To do: Convert the data from its first line through the line containing "title Cooperación y", both ends included, into a Markdown table with the columns Row and Line. Omit blank lines and number each remaining line in order.

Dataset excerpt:
* START *
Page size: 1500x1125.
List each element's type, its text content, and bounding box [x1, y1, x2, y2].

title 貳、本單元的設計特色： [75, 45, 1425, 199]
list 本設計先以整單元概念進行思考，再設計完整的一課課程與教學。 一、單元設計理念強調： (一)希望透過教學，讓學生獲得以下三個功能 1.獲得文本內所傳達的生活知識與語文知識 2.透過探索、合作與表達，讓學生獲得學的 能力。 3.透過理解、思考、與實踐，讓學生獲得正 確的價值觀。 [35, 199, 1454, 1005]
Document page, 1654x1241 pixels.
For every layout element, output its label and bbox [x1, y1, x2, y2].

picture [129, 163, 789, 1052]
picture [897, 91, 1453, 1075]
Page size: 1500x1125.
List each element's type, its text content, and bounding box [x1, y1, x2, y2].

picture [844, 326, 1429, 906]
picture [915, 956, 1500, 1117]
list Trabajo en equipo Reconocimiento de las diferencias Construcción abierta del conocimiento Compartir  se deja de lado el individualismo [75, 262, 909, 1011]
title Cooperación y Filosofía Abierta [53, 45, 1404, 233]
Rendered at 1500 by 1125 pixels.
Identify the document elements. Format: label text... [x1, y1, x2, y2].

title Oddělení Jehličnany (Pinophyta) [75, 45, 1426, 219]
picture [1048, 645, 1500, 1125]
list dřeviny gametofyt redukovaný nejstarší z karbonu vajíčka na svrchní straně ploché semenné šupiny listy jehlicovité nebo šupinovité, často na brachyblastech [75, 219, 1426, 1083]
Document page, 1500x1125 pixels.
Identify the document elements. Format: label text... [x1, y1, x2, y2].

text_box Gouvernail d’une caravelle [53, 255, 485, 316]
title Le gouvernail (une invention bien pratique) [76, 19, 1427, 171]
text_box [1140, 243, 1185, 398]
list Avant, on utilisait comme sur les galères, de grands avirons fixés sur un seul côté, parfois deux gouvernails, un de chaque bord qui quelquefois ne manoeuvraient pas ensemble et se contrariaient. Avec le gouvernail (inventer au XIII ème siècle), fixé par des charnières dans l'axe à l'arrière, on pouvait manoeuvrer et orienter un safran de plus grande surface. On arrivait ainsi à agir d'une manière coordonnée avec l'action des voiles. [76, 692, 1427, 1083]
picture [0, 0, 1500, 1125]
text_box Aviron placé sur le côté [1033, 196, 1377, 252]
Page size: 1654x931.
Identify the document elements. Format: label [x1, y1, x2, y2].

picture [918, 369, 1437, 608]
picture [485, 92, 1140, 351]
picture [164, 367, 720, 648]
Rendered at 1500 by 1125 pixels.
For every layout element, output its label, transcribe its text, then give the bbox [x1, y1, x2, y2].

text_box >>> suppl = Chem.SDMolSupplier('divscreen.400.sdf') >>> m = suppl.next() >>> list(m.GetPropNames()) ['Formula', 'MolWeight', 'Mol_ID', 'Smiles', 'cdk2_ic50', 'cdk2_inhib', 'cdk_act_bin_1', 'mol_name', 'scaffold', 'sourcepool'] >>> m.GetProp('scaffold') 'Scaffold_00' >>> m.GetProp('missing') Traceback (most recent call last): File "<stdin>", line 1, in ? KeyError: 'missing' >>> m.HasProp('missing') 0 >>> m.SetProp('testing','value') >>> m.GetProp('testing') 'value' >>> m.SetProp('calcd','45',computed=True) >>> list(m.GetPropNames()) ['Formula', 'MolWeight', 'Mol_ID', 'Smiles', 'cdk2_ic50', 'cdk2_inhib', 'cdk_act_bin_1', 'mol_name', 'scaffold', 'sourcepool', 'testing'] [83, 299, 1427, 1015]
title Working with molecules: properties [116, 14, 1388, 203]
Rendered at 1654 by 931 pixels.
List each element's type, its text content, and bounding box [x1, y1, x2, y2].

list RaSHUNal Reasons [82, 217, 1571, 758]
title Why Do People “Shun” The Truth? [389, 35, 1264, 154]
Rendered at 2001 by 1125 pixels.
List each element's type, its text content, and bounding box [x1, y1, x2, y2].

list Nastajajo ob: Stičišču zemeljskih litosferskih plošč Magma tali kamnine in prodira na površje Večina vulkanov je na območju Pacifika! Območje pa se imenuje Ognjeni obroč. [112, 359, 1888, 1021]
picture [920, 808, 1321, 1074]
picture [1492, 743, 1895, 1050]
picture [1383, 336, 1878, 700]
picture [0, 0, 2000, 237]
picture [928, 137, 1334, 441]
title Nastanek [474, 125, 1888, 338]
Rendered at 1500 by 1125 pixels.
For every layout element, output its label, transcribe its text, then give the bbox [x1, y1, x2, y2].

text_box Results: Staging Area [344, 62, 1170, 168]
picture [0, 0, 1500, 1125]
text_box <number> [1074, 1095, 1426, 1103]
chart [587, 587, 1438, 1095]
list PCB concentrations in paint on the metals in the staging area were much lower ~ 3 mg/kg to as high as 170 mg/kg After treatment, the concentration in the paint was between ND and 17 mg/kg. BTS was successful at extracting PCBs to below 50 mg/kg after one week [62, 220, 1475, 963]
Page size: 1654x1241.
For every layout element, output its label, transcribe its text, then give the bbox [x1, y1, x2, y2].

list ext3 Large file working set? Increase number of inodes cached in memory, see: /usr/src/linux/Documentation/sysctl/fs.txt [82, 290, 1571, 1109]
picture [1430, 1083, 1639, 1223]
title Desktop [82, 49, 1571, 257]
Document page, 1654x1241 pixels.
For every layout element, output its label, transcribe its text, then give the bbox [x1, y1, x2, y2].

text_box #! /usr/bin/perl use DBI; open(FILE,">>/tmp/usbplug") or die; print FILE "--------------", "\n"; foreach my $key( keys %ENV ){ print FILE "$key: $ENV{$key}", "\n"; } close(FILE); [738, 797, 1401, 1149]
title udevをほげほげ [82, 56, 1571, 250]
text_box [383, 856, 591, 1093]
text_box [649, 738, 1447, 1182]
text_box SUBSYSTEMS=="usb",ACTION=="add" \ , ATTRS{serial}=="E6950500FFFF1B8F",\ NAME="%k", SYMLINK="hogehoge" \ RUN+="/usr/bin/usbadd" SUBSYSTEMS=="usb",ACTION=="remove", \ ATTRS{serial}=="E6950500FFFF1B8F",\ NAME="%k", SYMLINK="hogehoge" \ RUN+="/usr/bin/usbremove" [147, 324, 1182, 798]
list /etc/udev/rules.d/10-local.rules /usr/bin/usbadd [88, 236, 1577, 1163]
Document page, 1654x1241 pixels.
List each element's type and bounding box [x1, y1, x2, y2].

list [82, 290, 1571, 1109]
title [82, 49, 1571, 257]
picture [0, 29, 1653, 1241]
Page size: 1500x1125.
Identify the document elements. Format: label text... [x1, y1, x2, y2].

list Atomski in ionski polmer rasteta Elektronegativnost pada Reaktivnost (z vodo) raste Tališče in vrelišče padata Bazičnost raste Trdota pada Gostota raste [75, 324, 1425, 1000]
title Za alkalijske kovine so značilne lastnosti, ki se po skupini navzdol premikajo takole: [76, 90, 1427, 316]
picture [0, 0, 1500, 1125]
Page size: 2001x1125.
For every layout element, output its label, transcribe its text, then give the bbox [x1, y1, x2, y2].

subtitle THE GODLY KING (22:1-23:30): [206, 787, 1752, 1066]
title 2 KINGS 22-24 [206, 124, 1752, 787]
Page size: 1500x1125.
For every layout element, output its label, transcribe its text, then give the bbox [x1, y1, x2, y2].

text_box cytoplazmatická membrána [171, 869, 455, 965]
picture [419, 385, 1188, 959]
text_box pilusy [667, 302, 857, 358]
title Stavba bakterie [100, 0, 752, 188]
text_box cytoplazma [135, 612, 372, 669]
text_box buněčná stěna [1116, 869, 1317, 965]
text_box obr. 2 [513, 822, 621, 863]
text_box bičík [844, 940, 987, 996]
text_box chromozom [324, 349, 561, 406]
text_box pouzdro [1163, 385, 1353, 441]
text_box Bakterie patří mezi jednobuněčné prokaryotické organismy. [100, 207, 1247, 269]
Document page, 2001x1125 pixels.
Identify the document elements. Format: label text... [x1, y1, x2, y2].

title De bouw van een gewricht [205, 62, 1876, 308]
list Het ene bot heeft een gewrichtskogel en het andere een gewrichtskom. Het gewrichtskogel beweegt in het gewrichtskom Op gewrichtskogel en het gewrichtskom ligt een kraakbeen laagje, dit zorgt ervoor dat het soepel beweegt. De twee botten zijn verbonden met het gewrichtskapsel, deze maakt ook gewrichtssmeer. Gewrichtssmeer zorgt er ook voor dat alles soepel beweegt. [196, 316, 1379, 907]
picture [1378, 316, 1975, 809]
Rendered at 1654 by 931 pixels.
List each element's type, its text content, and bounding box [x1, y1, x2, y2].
* END *
Full response:
| Row | Line |
|---|---|
| 1 | Page size: 1500x1125. |
| 2 | List each element's type, its text content, and bounding box [x1, y1, x2, y2]. |
| 3 | title 貳、本單元的設計特色： [75, 45, 1425, 199] |
| 4 | list 本設計先以整單元概念進行思考，再設計完整的一課課程與教學。 一、單元設計理念強調： (一)希望透過教學，讓學生獲得以下三個功能 1.獲得文本內所傳達的生活知識與語文知識 2.透過探索、合作與表達，讓學生獲得學的 能力。 3.透過理解、思考、與實踐，讓學生獲得正 確的價值觀。 [35, 199, 1454, 1005] |
| 5 | Document page, 1654x1241 pixels. |
| 6 | For every layout element, output its label and bbox [x1, y1, x2, y2]. |
| 7 | picture [129, 163, 789, 1052] |
| 8 | picture [897, 91, 1453, 1075] |
| 9 | Page size: 1500x1125. |
| 10 | List each element's type, its text content, and bounding box [x1, y1, x2, y2]. |
| 11 | picture [844, 326, 1429, 906] |
| 12 | picture [915, 956, 1500, 1117] |
| 13 | list Trabajo en equipo Reconocimiento de las diferencias Construcción abierta del conocimiento Compartir  se deja de lado el individualismo [75, 262, 909, 1011] |
| 14 | title Cooperación y Filosofía Abierta [53, 45, 1404, 233] |